> _TEXT SEGMENT_
EEOF: Extended Empirical Orthogonal Analysis Examples

Shikha Singh (Scientist, Indian Institute of Tropical Meteorology, Pune, India) has suggested multiple methods for combining different variables with common dimensionality: (time,lat,lon).

For simplicity, two variables (var1, var2) with dimensionality (ntim,nlat,mlon) are used to illustrate the T-mode approach. Generally for climate, it is assumed that the variables contain anomalies from the mean annual cycle. Because the anomaly variables may have different variances, normalized values should be input to the function. Specifically:

  var1 = ...anomalies...
  var2 = ...anomalies...

  dimv = dimsizes(var1)
  ntim = dimv(0)
  nlat = dimv(1)
  mlon = dimv(2) 

  std1 = dim_stddev_n(var1,0)  ; local (grid point, station)  standard deviations
  std2 = dim_stddev_n(var2,0)
or
  std1 = stddev(var1)           ; overall (field) standard deviation
  std2 = stddev(var2)

  nvar = 2
                    ; T-mode
                    ; 0  ,  1  ,  2  ,  3   ;  dimension numbers
  new_data = new((/nvar, ntim, nlat, mlon/), typeof(var1),getFillValue(var1))

> _DATA SUPPLIED_
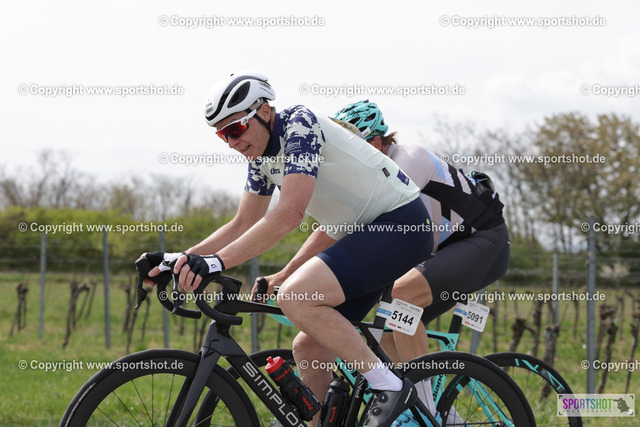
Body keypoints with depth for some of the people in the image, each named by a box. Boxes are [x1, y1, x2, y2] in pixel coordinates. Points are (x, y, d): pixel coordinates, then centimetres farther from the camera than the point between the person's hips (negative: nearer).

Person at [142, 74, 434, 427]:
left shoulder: (300, 124, -19)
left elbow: (289, 213, -29)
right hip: (363, 233, 10)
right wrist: (182, 258, 1)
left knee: (296, 298, -26)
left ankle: (389, 386, -16)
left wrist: (218, 261, -34)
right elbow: (243, 225, 15)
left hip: (402, 224, -10)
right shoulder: (261, 156, 8)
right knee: (308, 349, 5)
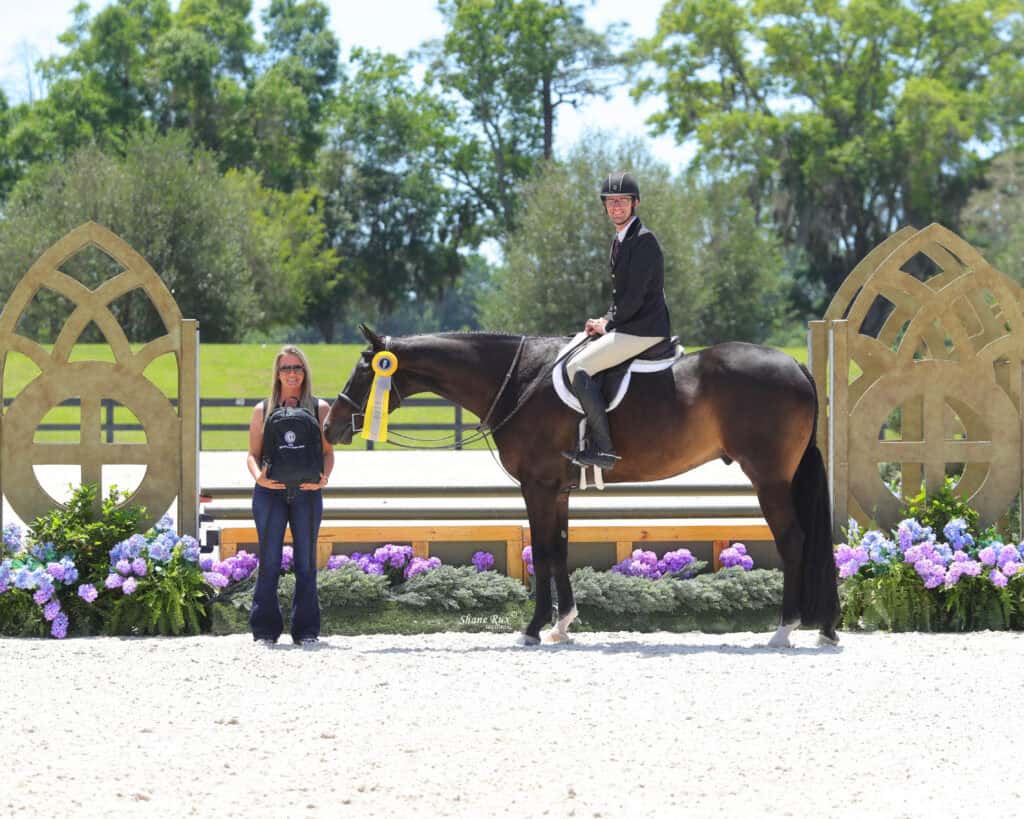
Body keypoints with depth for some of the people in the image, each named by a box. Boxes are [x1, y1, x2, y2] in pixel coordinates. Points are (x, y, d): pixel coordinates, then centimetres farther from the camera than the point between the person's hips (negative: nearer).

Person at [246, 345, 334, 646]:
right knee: (269, 562, -2)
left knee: (306, 563, 2)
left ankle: (306, 630, 8)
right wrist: (258, 475, -11)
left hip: (307, 490, 0)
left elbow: (328, 452, 9)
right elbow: (253, 453, 9)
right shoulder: (262, 410, 11)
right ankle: (265, 630, 2)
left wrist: (323, 477, -11)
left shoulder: (320, 409, 11)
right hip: (270, 491, 0)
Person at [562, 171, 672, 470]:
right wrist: (605, 321, 7)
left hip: (643, 330, -11)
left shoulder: (643, 240, -15)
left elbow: (635, 296, -19)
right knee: (577, 356, 18)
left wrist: (608, 324, -9)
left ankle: (602, 448, -21)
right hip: (625, 327, 11)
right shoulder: (620, 241, 17)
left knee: (577, 367, -19)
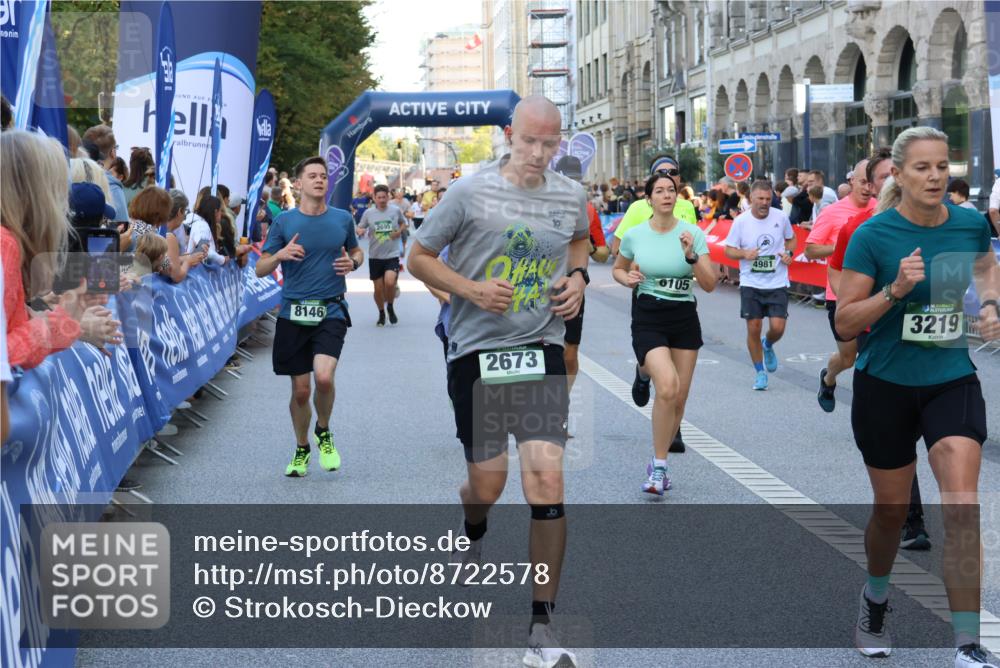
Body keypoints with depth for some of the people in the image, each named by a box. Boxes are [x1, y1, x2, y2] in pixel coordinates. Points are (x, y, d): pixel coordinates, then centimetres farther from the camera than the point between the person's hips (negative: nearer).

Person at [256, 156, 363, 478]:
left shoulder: (342, 219, 5)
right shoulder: (284, 221, 1)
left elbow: (357, 251, 22)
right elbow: (260, 269, 4)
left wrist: (352, 262, -1)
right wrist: (280, 255, -17)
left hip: (331, 311, 0)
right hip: (293, 313, 0)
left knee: (324, 377, -22)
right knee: (300, 389, 5)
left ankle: (324, 433, 8)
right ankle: (302, 449, 29)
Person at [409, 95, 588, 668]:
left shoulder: (571, 197, 4)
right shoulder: (470, 192, -7)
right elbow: (419, 257, 0)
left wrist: (577, 276, 6)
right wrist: (472, 289, -15)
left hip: (543, 350, 2)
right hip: (478, 351, -2)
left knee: (548, 481, -9)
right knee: (488, 484, 5)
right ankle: (474, 534, 46)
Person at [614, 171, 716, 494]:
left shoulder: (693, 234, -3)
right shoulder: (634, 235, -2)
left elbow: (709, 285, -6)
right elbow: (617, 269, 18)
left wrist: (691, 255, -21)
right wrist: (627, 278, -5)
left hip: (684, 319, 3)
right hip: (648, 318, -2)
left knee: (679, 398, 5)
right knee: (668, 387, -23)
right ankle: (659, 467, -12)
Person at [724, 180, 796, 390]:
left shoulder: (781, 218, -1)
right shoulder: (741, 221, -5)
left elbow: (791, 238, 17)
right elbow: (729, 250, 2)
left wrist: (789, 252, -3)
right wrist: (744, 253, -18)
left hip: (777, 284, 0)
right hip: (751, 284, 0)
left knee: (777, 327, -9)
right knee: (753, 328, 0)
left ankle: (768, 346, 28)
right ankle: (760, 372, 18)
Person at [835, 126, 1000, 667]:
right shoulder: (873, 235, -13)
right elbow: (845, 323, -12)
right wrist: (895, 290, -26)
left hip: (952, 381, 2)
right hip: (885, 385, -1)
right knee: (891, 511, 12)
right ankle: (875, 597, 44)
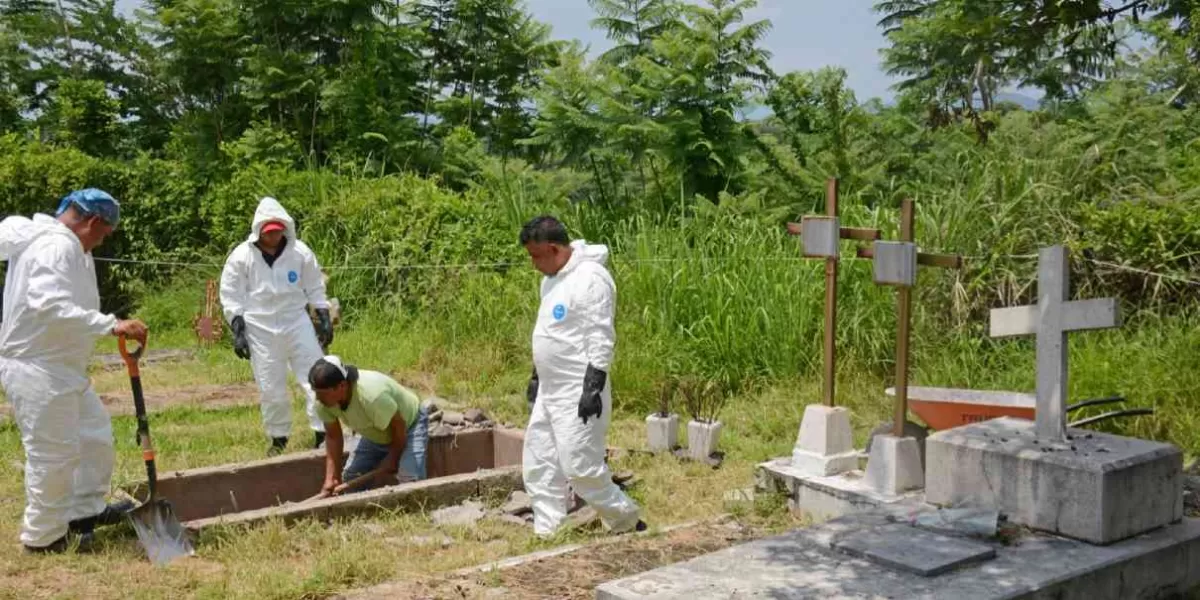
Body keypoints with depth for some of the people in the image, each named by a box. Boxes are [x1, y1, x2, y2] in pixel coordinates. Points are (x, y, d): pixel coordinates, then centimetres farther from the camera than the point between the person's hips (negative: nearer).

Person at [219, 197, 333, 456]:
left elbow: (314, 288, 8)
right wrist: (238, 330, -7)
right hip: (260, 329, -1)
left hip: (296, 322, 1)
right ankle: (278, 437, 22)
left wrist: (324, 318, 5)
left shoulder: (300, 252, -2)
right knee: (271, 387, 6)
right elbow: (231, 296, -1)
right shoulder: (241, 256, -6)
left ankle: (323, 431, 4)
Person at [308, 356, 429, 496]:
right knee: (351, 478, -3)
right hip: (377, 434, 7)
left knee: (410, 479, -26)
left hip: (410, 423, -7)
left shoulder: (372, 396, -41)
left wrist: (391, 463, -14)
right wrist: (332, 479, -14)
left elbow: (398, 427, -27)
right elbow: (333, 437, -8)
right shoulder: (324, 402, -21)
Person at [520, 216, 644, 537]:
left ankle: (627, 523, 8)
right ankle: (547, 534, 18)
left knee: (580, 466, -9)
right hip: (550, 390, 10)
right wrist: (536, 376, 22)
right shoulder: (552, 278, 13)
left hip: (579, 392, -10)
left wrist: (593, 387, -23)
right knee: (538, 466, 10)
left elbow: (601, 339, -21)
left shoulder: (590, 278, -18)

> _PARTS OF THE EXERCISE_
1 > Answer these questions from the EEOF passage:
(a) What common dimensionality do the variables to be combined share?
(b) Why should normalized values be input to the function?
(c) According to its comment, what kind of standard deviations does dim_stddev_n compute?
2 > Carry on the EEOF passage from the point where it stops.
The items have nothing to do with the EEOF passage.

> _RESULTS FOR EACH TASK_
1 >
(a) (time,lat,lon)
(b) Because the anomaly variables may have different variances.
(c) Local (grid point, station) standard deviations.

2 >
  new_data(0,:,:,:) =  var1/std1
  new_data(1,:,:,:) =  var2/std2

  NEW_DATA = reshape(new_data,(/2*ntim,nlat,mlon/))
  printVarSummary(NEW_DATA)

  neof = 3          ; # of desired EOFs
  ndim = 1          ; dimension number for 'time'
  eeof = eofunc_n(NEW_DATA, neof, False, ndim)
  printVarSummary(eeof)

Dr. Singh also suggested the following for S-mode EEOF using longitude and latitude spatial extensions.

  ; Joining the data along the longitude axis

  new_data1 = new((/2*mlon, nlat, time/),typeof(var1),getFillValue(var1))
  new_data1(0:mlon-1,:,:)       = var1
  new_data1(mlon:2*mlon-1,:,:)  = var2

  ; Joining the data along latitude axis
  new_data2 =new((/mlon, 2*nlat, time/), typeof(var1),typeof(var1),getFillValue(var1))
  new_data2(:,0:nlat-1,:,:)     = var1
  new_data2(:,nlat:2*nlat-1,:,:)= var2

mjoclivar_14.ncl:

The data from OLR, Uwind, Vwind are averaged along latitude to make 2D data. The 3 variables are then combined into a bigger matrix: (time,space).

Multivariate (Combined) EOF; cross-correlations between EOF1 and EOF2; time-series of (PC1^2 + PC2^2) and 91-day running mean.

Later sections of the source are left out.